A Wisconsin Fixed Effect

Wisconsin’s unemployment rate has dropped to 2.8 percentage points in April. The national rate is 3.9 percentage points. Proof of Walkernomics success? Well, since on average Wisconsin’s unemployment rate is typically 0.9 percentage points below, the answer is “no”. Consider the Wisconsin and US unemployment rates.


Figure 1: Unemployment rate for United States (blue), for Wisconsin (red). NBER defined recession dates shaded gray; Walker administrations shaded orange. Source: BLS, DWD, NBER.

I estimate the mean differential for 1986-2010 (the Great Moderation period pre-Walker) using OLS, and show the actual, the mean differential and the 90% prediction interval, below.


Figure 2: Unemployment rate differential US minus WI, in percentage point (black), estimated mean (red), and 90% prediction interval. Walker administrations shaded orange. Source: BLS, DWD, NBER, and author’s calculations.

Since I have not incorporated HAC standard errors, I am actually understating the width of the prediction interval.

To sum up: Wisconsin is doing just about as well as one would expect given historical pattern relating the national and Wisconsin unemployment rates. (And in any case, we shouldn’t be paying much attention to state-level unemployment rates because of the sampling error.)
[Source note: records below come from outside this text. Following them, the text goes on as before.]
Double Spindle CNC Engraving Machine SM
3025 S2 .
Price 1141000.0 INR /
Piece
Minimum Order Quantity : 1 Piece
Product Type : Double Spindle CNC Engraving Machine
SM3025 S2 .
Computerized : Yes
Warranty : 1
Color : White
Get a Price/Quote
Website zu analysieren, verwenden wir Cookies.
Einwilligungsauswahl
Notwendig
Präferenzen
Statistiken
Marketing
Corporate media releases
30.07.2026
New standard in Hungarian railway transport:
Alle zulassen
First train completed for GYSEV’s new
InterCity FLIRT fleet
4 thoughts on “A Wisconsin Fixed Effect

  1. Bruce Hall

    Menzie,

    There does seem to be a bit of contradictory conclusions drawn from various data sources:
    • State level unemployment is, at best, directional but not really accurate
    • State employment is accurate (from the same source?) https://www.bls.gov/regions/midwest/wisconsin.htm#eag
    Wisconsin is doing just about as well as one would expect given historical pattern relating the national and Wisconsin unemployment rates.
    • Wisconsin (Walker) is underperforming in new jobs
    • Wisconsin’s population is growing slowly. https://www.census.gov/quickfacts/fact/table/WI/PST045217
    • Wisconsin’s retired population is growing faster than it’s workforce population https://www.dhs.wisconsin.gov/publications/p0/p00138a.xls
    • Wisconsin’s economic policies are worse than they could be (Minnesota)
    • Wisconsin’s economic policies are better than they might be (Illinois)
    • Economic policies mean less than they predominant business sectors (high tech/health care versus old line industries)
    • High tax states do better than lower tax states (Minnesota v. Wisconsin)
    • Low tax states do better than high tax states (Wisconsin v. Illinois) https://taxfoundation.org/state-and-local-sales-tax-rates-in-2017/

    In conclusion, Yes… or is it No?

  2. Steven Kopits

    So, how’s the grading going?

    Here’s the body count since we last communicated on this topic on May 14:

    Died in Mexican interior or desert 22
    Raped 1,348
    Kidnapped / Extorted 329
    Assaulted and Robbed 2,192
    Deterred Entrants (Turned Around) 1,315
    Extended Incarceration 1,096
    Economic migrant drug smuggling 493
    Forced Prostitution, Labor 241
    Total 7,036

    Take your time. No rush.

  3. Neil

    Any thoughts on the recent state GDP data? It looks like in 2017, Wisconsin Real GDP expanded 2.57% while Minnesota lagged notably, growing just 0.2%.